++++ 所给文章 ++++

Serf下的Memberlist 源码分析

(一)Memberlist 简介

(1)Memberlist是用来管理分布式集群内节点发现,节点故障检测、节点列表发现的软件。
(2)Memberlist 是基于Gossip协议来传播消息,该Gossip构建在swim协议之上。

(二) Protocol

集群内的广播
节点通过udp协议向K个节点发送消息,节点从广播队列里面获取消息,广播队列里的消息发送失败超过一定次数后,消息就会被丢弃。发送次数参考Config 里的 RetransmitMul的注释。

func (m *Memberlist) gossip() {
    
    // 随机获取K个节点
    kNodes := kRandomNodes(m.config.GossipNodes, m.nodes, func(n *nodeState) bool {
       ......
    })
    for _, node := range kNodes {
        // 获取消息队列里的消息
        msgs := m.getBroadcasts(compoundOverhead, bytesAvail)
        if len(msgs) == 0 {
            return
        }

        addr := node.Address()
        if len(msgs) == 1 {//只有一条消息
            //通过UDP发送消息
            if err := m.rawSendMsgPacket(addr, &node.Node, msgs[0]); err != nil {
                m.logger.Printf("[ERR] memberlist: Failed to send gossip to %s: %s", addr, err)
            }
        } else {
            // Otherwise create and send a compound message
            compound := makeCompoundMessage(msgs)
            if err := m.rawSendMsgPacket(addr, &node.Node, compound.Bytes()); err != nil {
                m.logger.Printf("[ERR] memberlist: Failed to send gossip to %s: %s", addr, err)
            }
        }
    }
}

Push/Pull
每隔一个时间间隔,随机选取一个节点,跟它建立tcp连接,然后将本地的全部节点 状态、用户数据发送过去,然后对端将其掌握的全部节点状态、用户数据发送回来,然后完成2份数据的合并。 此动作可以加速集群内信息的收敛速度。

func (m *Memberlist) pushPull() {
    // Get a random live node
    m.nodeLock.RLock()
    nodes := kRandomNodes(1, m.nodes, func(n *nodeState) bool {
        return n.Name == m.config.Name ||
            n.State != stateAlive
    })
    m.nodeLock.RUnlock()

    // If no nodes, bail
    if len(nodes) == 0 {
        return
    }
    node := nodes[0]

    // Attempt a push pull
    if err := m.pushPullNode(node.Address(), false); err != nil {
        m.logger.Printf("[ERR] memberlist: Push/Pull with %s failed: %s", node.Name, err)
    }
}

// pushPullNode does a complete state exchange with a specific node.
func (m *Memberlist) pushPullNode(addr string, join bool) error {
    defer metrics.MeasureSince([]string{"memberlist", "pushPullNode"}, time.Now())

    // Attempt to send and receive with the node
    remote, userState, err := m.sendAndReceiveState(addr, join)

++++

[练习说明]:
请引用上面这篇 Memberlist 源码分析中从“if len(msgs) == 0”开始、到“compound := makeCompoundMessage(msgs)”结束的一段，一字不改。 下面这些行另有出处，与上文无关。

++++ 已知信息 ++++

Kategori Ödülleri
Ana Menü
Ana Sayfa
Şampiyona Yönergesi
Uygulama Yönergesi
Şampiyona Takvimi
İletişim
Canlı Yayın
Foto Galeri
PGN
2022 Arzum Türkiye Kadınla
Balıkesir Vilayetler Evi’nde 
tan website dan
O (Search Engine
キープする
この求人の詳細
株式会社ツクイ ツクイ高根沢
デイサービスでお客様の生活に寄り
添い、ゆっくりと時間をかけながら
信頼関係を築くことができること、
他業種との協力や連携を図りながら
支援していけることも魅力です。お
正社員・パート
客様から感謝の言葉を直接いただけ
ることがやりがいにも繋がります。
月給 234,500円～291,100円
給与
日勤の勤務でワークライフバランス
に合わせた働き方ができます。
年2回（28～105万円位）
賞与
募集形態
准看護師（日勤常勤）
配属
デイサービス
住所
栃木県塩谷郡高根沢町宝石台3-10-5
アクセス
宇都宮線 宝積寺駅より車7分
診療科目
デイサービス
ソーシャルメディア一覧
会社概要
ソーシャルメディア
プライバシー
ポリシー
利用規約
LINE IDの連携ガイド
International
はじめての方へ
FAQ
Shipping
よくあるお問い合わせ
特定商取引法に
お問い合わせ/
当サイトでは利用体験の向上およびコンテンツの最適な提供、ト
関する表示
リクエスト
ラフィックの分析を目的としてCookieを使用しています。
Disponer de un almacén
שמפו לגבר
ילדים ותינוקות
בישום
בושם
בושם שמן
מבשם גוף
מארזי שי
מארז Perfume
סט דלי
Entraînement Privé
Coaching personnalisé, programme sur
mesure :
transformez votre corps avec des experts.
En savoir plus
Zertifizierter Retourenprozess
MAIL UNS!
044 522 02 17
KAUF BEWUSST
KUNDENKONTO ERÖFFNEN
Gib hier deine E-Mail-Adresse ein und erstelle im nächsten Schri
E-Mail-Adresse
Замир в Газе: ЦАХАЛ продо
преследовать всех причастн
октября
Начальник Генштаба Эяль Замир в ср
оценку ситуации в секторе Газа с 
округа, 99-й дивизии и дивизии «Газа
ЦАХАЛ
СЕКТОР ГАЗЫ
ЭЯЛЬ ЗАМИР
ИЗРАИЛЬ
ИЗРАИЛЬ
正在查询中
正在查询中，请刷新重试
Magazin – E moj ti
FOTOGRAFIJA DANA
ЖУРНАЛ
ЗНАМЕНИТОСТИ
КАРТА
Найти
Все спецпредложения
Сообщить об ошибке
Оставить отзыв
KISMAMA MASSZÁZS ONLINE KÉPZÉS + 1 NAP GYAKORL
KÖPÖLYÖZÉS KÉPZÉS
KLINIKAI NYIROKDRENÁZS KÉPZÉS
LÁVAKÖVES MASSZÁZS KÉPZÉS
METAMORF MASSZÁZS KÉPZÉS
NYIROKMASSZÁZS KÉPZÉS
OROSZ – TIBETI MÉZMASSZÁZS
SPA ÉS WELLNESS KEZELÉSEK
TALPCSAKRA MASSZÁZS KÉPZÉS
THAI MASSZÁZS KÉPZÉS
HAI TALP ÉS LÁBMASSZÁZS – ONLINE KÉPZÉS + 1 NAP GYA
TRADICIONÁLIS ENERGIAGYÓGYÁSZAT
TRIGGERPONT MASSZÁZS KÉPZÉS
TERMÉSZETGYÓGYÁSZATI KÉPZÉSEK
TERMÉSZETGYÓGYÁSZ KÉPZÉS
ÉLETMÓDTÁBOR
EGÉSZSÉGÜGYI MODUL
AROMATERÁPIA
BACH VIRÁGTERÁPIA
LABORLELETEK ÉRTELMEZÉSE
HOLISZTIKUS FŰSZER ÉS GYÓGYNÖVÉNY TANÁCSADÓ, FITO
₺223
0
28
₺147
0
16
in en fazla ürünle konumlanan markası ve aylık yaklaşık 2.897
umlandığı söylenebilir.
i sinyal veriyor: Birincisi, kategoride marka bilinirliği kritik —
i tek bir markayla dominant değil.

++++

[输出结果]:
if len(msgs) == 0 {
            return
        }

        addr := node.Address()
        if len(msgs) == 1 {//只有一条消息
            //通过UDP发送消息
            if err := m.rawSendMsgPacket(addr, &node.Node, msgs[0]); err != nil {
                m.logger.Printf("[ERR] memberlist: Failed to send gossip to %s: %s", addr, err)
            }
        } else {
            // Otherwise create and send a compound message
            compound := makeCompoundMessage(msgs)